Before Paving a Cow Path with AI, Redesign the Road
I’m seeing a pattern. A team gets excited that AI can finally automate a complex problem, they jump in and automate the hardest part of a workflow and ship it. This feels like progress, but leaves opportunity on the table.
Why? If a process exists, teams automatically assume it should exist. Most workflows evolved and solidified over time; they weren’t designed.
Manual data entry due to incompatible systems. Three-day approvals because of incomplete information. Twenty-field forms since the old paper one once required it.
AI removes old constraints, changing what’s possible. The question isn’t “How do we make this step faster?” It’s “Do we even need this step?”

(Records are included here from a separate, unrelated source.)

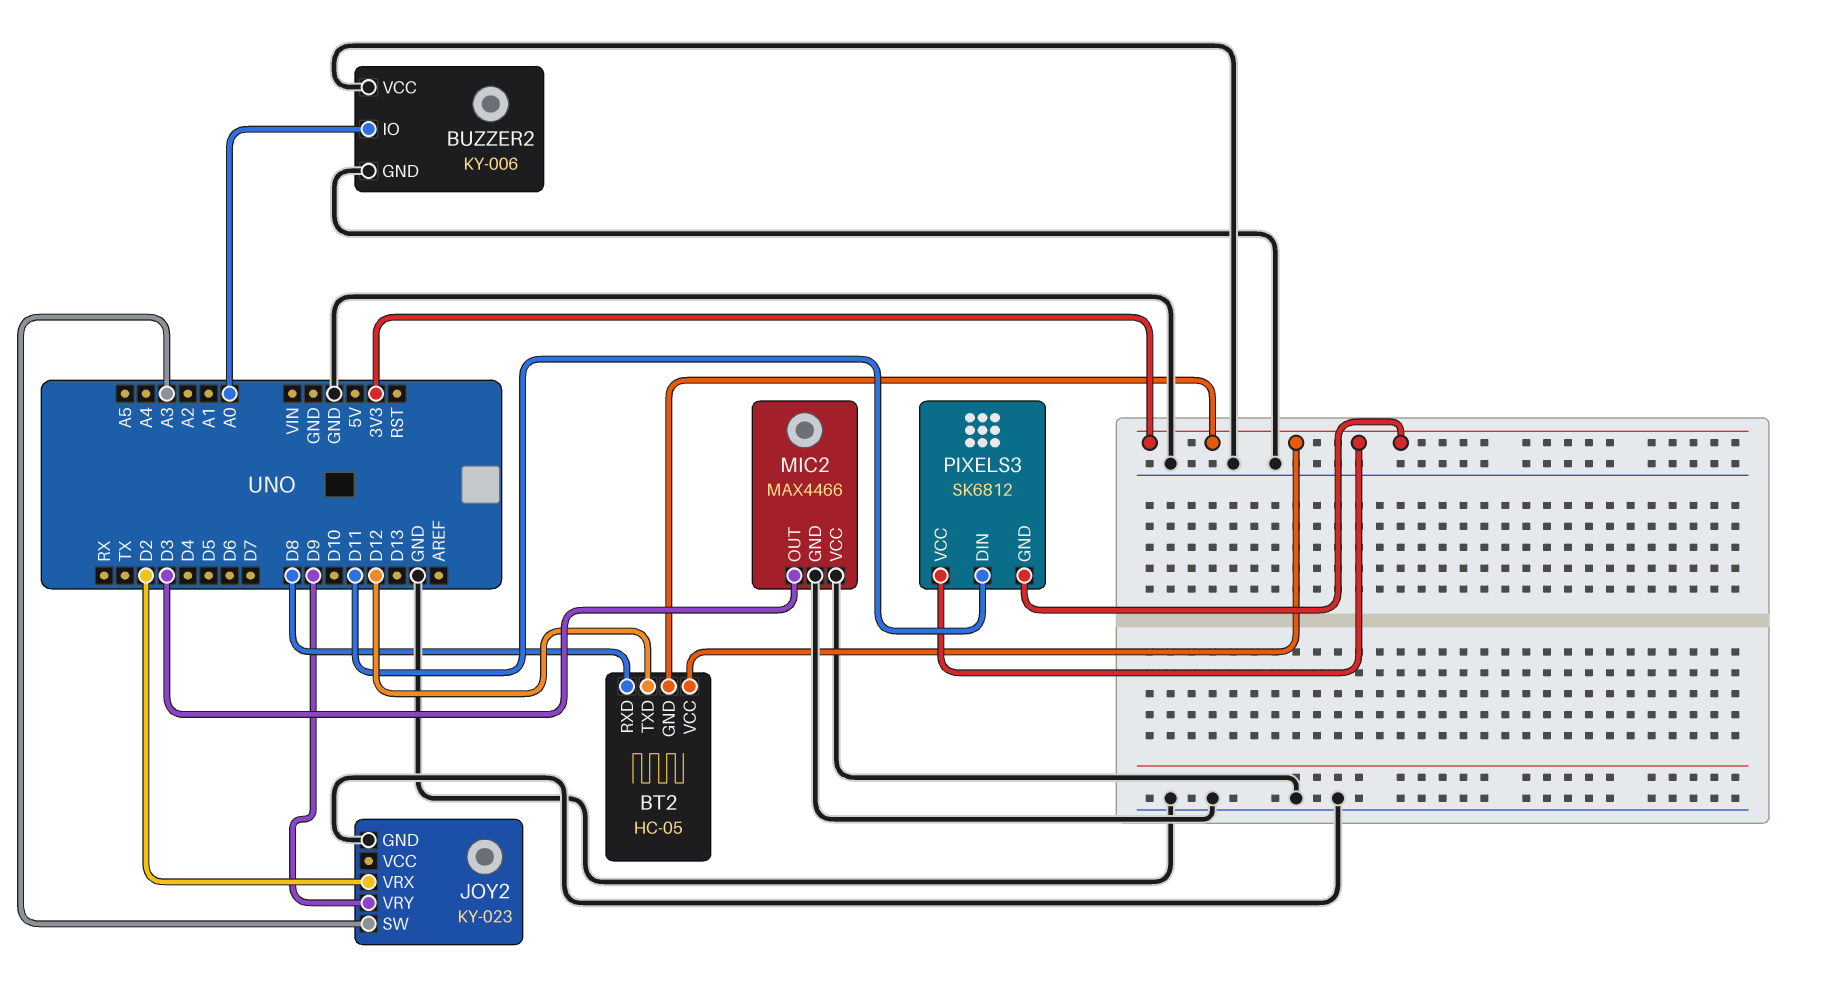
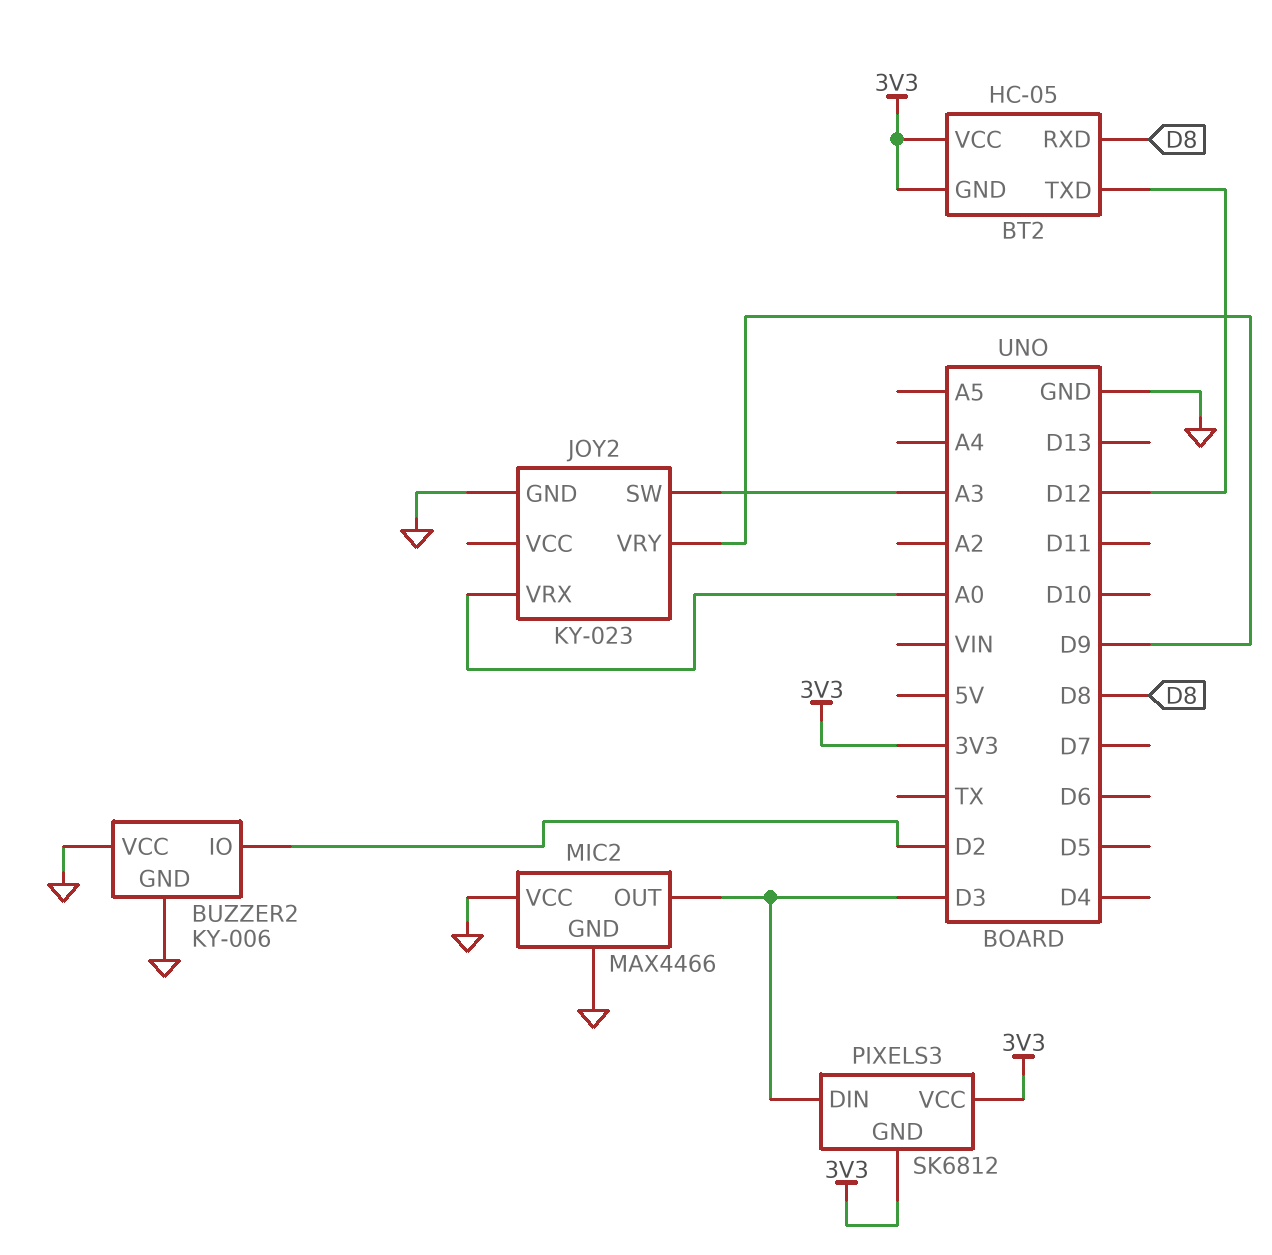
BUZZER2 pin IO: A0 -> D2
JOY2 pin VRX: D2 -> A0
PIXELS3 pin DIN: D11 -> D3

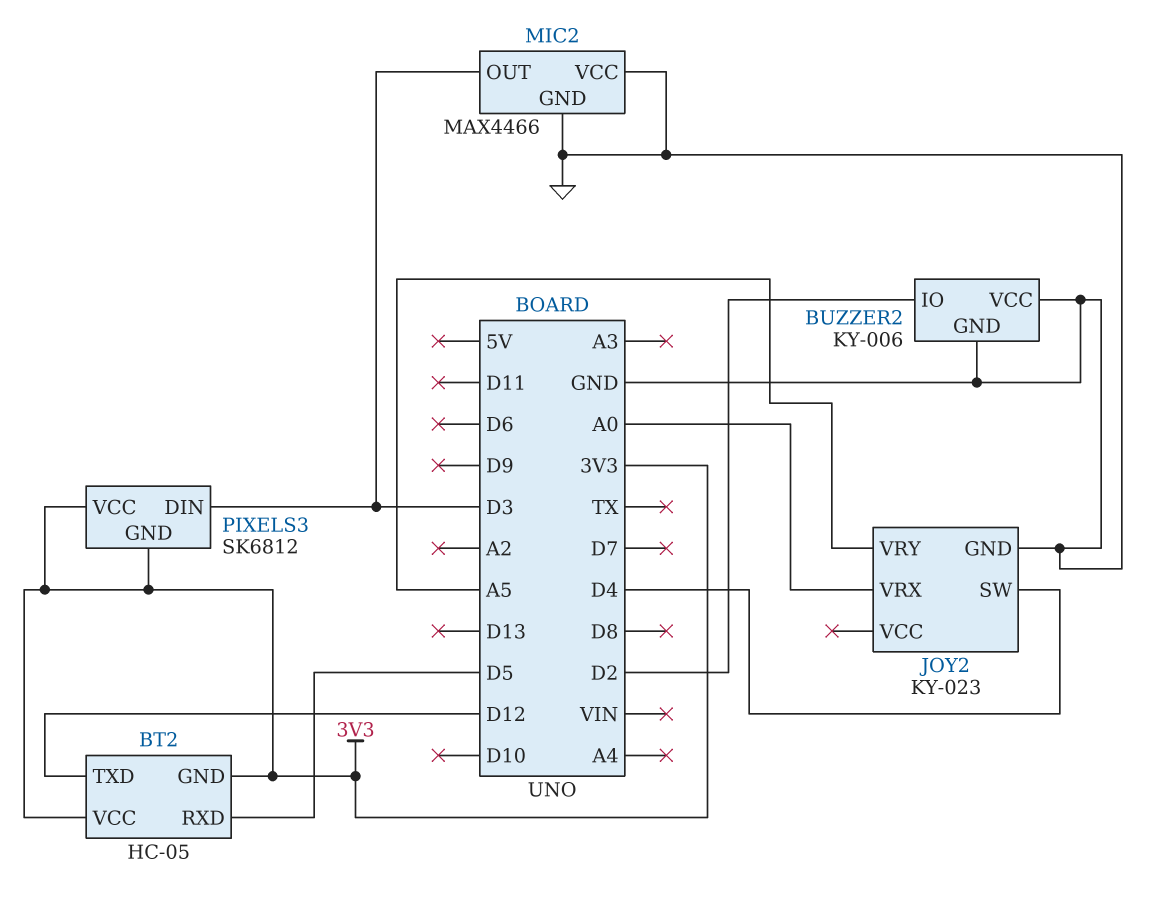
BT2 pin RXD: D8 -> D5
JOY2 pin SW: A3 -> D4
JOY2 pin VRY: D9 -> A5

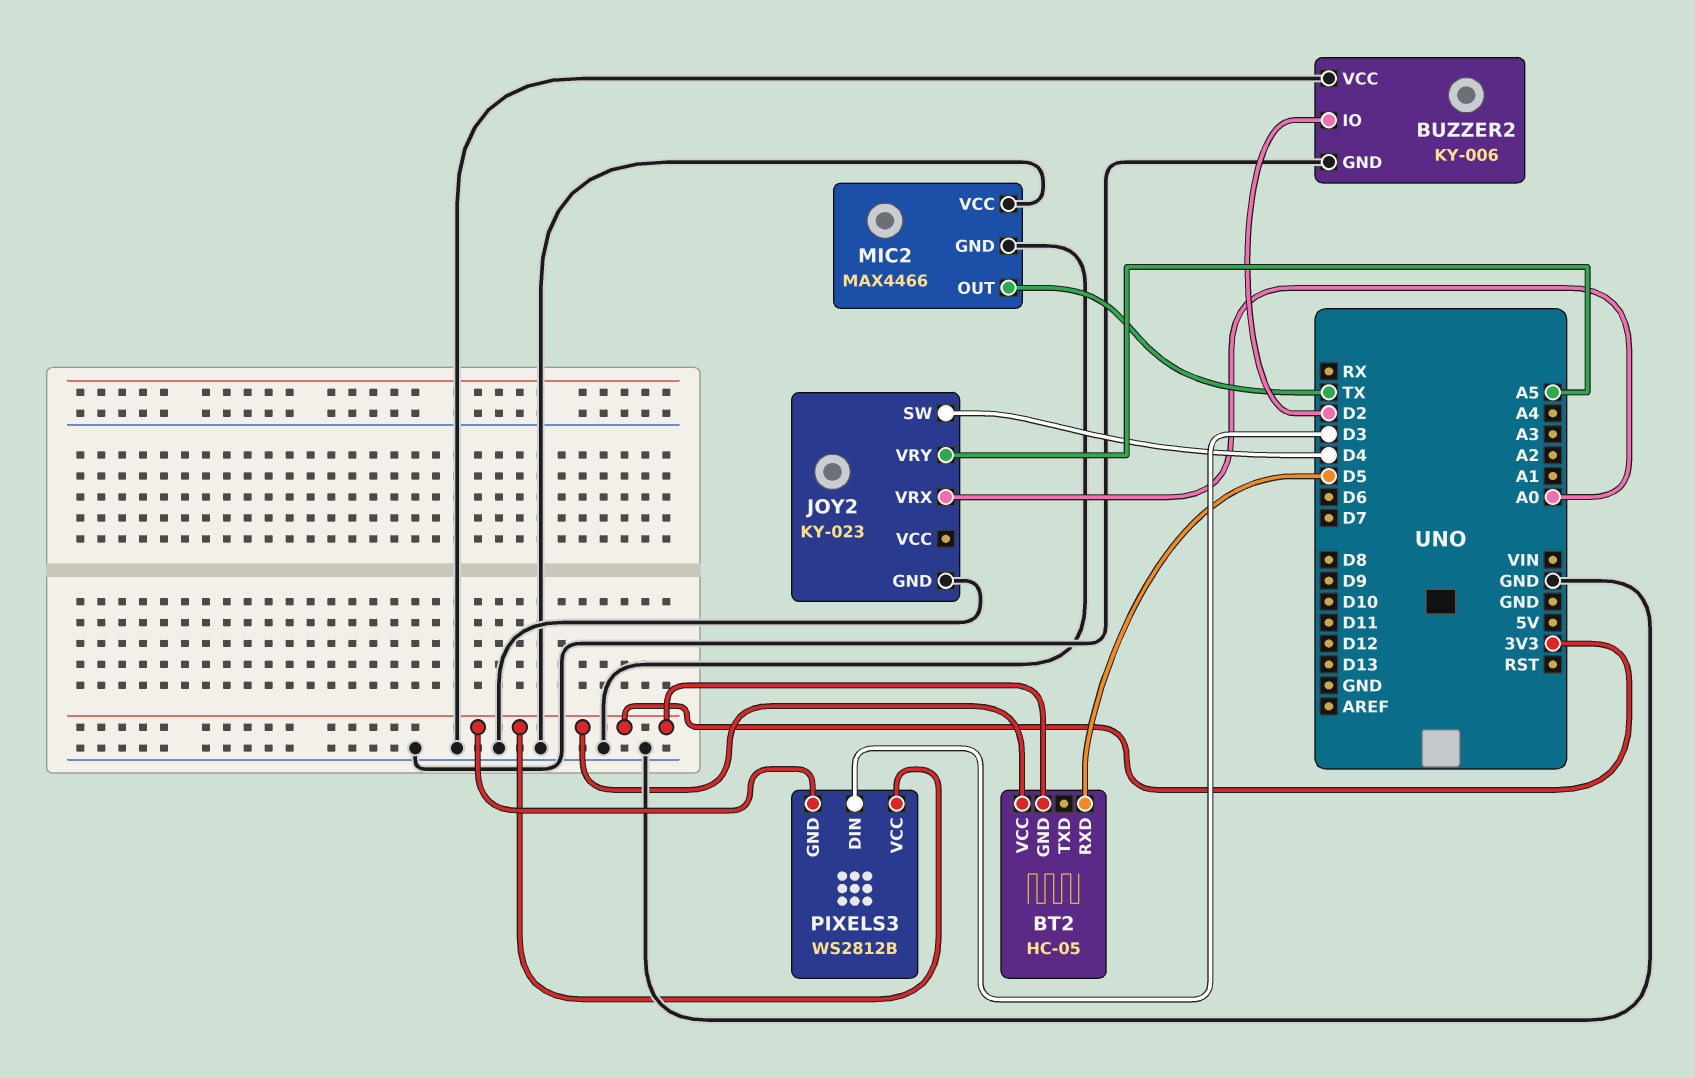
BT2 pin TXD: D12 -> none
MIC2 pin OUT: D3 -> TX
PIXELS3: SK6812 -> WS2812B

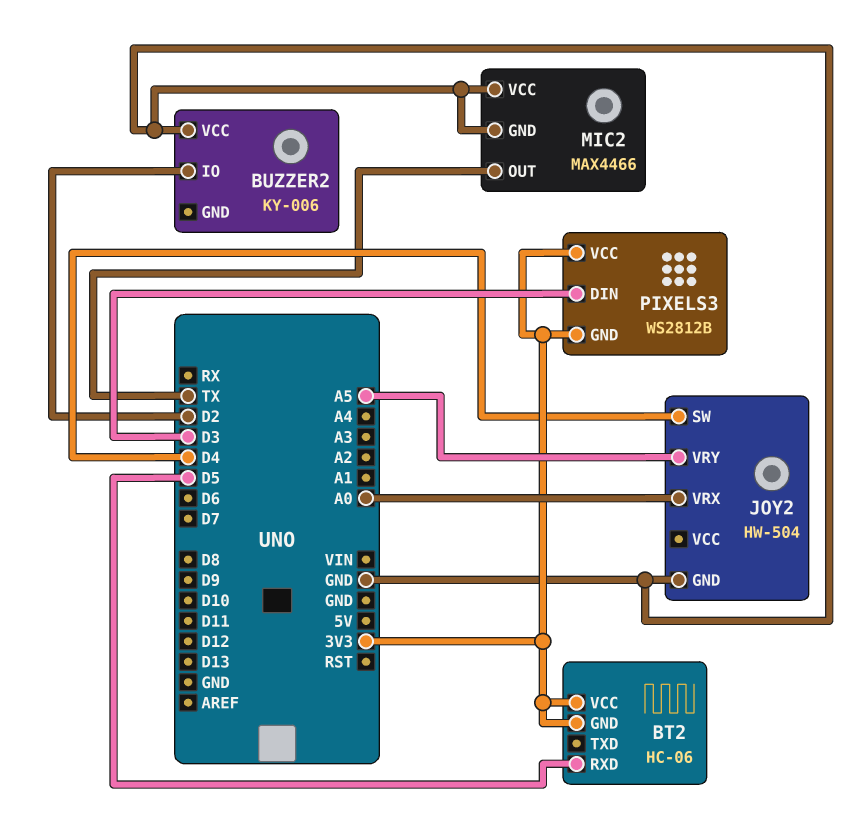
BT2: HC-05 -> HC-06
BUZZER2 pin GND: GND -> none
JOY2: KY-023 -> HW-504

Before automating anything, write down the desired outcome in one sentence. It needs to be a real business outcome, not a fake process outcome. For example, you don’t want to “transcribe an intake call faster.” Your real objective is to “get a patient scheduled quickly with verified insurance coverage.”

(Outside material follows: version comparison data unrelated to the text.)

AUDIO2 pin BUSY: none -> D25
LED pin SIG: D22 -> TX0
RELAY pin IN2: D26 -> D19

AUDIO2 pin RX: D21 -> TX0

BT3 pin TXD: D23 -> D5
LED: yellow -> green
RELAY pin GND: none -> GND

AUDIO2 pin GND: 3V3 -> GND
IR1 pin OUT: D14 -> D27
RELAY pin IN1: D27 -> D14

When you aim at the outcome, the place where automation creates value for your organization changes.
If you’re planning a redesign
Which steps exist only because information was hard to get? If AI retrieves it in seconds, remove the step.
Where are you automating something that just compensates for an upstream problem? Can you fix upstream instead?
What would break if this task disappeared? If the answer is “nothing,” remove it.
One final reality check: just because you’re using AI doesn’t mean you can skip the change management part. Redesigning workflows means people need to unlearn habits and trust something new. Plan for change management upfront or your automation will be a bumpy ride.